**Activity**.
Please state in a single number how many lines of the entries below include the word "with".

**Data under study**.
* * * * *
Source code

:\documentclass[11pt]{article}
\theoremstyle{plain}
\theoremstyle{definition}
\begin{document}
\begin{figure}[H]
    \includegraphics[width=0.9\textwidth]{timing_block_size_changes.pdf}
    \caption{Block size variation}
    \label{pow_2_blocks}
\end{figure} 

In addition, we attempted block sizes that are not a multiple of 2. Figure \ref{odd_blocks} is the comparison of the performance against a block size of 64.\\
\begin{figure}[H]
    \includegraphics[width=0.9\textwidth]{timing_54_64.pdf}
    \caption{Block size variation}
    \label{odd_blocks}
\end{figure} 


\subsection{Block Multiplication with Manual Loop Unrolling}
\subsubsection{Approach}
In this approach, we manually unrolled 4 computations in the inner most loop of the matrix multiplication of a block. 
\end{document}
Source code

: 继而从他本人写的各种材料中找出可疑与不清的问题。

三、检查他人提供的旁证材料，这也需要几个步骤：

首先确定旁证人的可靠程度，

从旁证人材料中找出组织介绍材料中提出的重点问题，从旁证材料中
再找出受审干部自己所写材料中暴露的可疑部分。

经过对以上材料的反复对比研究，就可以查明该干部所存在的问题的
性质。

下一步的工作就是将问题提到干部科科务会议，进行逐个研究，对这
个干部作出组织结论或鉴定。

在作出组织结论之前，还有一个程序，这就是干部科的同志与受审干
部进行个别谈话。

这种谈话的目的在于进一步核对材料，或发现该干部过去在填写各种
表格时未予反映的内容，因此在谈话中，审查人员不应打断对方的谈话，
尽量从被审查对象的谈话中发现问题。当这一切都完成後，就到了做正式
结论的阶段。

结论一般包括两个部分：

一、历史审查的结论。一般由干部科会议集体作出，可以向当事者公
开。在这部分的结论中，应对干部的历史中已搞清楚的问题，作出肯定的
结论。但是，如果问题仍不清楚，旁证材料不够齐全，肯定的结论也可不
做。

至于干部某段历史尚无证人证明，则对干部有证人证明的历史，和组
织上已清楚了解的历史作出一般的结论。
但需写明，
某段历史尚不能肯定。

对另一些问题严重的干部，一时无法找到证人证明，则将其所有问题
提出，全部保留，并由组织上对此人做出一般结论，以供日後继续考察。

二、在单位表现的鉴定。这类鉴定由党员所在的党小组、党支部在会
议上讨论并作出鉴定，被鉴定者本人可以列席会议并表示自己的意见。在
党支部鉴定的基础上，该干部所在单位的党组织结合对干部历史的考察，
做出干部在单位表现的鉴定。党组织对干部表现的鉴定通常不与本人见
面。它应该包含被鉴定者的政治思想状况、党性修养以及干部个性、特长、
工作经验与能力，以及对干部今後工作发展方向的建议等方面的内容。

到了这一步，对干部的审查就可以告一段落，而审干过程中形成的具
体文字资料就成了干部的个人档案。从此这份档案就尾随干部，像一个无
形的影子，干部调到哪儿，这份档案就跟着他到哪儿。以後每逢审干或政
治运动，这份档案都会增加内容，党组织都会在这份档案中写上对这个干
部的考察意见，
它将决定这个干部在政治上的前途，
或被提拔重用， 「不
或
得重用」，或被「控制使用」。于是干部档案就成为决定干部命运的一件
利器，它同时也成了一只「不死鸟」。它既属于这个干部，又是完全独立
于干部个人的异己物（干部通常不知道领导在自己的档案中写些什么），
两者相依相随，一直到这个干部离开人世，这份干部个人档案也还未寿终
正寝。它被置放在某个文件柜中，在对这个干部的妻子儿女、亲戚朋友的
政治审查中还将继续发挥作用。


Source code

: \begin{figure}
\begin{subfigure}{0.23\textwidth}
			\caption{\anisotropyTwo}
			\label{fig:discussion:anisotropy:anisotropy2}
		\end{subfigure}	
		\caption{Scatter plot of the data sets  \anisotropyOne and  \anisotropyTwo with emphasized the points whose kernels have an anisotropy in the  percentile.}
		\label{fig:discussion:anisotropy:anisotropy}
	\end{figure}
* * * * *
**Solution below**.
2